Data shown -
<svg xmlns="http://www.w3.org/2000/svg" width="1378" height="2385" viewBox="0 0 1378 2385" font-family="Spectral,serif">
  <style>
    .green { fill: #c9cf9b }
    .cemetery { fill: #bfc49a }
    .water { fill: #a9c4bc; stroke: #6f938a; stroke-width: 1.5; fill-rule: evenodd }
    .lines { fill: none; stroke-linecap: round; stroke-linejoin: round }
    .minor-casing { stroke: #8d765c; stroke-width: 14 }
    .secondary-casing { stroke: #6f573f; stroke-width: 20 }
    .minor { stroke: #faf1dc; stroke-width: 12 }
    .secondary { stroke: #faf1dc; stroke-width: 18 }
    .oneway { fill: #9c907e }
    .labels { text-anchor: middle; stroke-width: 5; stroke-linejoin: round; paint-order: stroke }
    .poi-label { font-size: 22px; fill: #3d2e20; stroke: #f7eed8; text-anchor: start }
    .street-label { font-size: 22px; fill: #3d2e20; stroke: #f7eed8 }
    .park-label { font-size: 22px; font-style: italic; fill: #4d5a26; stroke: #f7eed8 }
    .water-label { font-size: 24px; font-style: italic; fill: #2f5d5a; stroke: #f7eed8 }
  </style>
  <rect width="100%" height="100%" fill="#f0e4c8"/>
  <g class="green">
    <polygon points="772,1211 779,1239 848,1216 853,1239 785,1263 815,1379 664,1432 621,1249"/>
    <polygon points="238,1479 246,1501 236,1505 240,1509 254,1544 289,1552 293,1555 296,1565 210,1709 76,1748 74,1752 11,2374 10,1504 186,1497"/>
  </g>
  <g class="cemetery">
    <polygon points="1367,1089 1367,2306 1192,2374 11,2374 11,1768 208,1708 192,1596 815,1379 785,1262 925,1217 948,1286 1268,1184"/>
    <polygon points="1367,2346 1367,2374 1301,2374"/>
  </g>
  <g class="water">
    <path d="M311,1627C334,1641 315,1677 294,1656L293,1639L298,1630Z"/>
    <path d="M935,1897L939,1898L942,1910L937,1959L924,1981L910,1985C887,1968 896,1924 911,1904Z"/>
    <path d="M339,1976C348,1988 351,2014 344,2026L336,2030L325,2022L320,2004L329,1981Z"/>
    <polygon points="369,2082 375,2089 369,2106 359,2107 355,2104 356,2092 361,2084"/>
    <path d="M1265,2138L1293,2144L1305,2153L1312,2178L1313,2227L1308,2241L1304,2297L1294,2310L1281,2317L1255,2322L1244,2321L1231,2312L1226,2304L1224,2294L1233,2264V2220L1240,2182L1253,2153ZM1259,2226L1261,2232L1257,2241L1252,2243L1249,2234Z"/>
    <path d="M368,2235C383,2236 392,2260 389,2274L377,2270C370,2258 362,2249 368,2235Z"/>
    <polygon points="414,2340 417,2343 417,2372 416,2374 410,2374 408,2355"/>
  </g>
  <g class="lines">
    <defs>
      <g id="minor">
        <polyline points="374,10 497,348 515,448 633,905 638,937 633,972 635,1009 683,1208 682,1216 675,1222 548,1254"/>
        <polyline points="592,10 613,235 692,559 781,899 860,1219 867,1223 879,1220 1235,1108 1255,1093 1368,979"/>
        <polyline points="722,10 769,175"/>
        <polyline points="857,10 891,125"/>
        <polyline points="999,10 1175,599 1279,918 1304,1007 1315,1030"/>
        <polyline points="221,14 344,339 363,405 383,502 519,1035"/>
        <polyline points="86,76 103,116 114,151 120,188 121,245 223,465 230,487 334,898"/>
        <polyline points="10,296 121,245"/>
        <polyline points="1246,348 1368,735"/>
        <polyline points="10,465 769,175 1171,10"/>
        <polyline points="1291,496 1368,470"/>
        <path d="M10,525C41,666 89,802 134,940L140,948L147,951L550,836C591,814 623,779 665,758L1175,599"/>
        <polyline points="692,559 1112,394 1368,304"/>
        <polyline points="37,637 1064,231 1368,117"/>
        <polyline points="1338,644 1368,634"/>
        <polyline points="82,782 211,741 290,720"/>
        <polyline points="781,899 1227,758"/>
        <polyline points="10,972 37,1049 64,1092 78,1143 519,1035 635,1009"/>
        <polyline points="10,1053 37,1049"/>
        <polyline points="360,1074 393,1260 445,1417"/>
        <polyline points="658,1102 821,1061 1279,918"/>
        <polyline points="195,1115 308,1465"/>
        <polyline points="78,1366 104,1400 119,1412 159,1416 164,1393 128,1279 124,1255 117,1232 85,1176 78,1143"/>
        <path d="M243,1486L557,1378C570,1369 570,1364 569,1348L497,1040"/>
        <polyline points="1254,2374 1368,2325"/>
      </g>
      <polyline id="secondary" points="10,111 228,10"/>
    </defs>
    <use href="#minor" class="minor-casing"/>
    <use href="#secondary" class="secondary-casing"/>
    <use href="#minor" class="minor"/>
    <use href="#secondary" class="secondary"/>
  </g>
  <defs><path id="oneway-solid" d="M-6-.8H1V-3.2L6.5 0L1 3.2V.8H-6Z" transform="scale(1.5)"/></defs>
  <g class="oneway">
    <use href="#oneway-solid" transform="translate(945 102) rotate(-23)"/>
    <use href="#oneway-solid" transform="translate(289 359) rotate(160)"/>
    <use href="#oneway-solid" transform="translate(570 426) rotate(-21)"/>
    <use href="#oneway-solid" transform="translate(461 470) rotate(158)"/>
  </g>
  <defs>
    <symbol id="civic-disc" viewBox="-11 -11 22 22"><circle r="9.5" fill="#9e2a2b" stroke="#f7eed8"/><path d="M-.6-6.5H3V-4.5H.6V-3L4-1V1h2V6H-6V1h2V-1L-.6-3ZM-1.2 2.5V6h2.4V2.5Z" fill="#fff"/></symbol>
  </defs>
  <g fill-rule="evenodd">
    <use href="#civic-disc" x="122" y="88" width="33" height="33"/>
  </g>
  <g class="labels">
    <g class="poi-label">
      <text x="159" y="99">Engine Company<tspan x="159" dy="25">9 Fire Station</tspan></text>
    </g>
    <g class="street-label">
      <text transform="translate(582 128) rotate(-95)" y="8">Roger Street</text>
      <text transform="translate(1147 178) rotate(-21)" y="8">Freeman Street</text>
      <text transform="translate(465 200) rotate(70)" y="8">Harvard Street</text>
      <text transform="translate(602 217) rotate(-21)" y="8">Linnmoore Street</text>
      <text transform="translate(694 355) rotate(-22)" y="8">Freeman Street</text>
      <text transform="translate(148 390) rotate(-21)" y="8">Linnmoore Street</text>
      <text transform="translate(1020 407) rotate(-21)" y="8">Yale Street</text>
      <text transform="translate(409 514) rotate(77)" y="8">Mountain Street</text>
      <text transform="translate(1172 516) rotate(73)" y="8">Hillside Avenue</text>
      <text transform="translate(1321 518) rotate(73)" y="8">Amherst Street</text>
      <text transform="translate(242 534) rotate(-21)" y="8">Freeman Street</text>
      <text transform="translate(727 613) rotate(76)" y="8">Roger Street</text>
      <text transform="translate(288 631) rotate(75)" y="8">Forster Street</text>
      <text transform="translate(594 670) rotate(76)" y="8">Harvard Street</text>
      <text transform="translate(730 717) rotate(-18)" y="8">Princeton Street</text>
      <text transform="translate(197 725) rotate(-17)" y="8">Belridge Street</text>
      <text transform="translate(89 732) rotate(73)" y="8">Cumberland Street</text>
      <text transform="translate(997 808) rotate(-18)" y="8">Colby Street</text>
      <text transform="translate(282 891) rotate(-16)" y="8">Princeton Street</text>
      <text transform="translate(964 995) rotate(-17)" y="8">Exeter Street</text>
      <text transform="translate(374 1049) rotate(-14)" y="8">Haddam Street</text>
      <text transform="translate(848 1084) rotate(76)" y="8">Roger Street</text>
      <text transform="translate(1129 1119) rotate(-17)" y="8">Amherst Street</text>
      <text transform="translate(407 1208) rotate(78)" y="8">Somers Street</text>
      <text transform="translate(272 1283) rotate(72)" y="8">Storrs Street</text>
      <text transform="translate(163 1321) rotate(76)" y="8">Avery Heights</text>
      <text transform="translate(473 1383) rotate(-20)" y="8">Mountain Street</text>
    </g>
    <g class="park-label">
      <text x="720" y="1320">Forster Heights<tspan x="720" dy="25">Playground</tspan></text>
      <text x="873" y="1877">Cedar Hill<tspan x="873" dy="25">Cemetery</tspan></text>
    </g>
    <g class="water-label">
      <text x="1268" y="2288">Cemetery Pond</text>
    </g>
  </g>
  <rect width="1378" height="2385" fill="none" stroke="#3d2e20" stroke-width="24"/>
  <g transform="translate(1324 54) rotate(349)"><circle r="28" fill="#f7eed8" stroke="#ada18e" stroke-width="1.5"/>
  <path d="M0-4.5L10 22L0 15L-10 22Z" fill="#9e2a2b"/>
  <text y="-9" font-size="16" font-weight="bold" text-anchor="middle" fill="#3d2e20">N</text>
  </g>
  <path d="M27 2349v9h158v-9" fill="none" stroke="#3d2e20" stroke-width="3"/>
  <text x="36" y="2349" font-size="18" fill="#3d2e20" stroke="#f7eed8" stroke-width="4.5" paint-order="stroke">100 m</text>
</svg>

Exercise goal - State, with no accompanying text, how many lines of the material contain the string "labels".

Result of this task - 2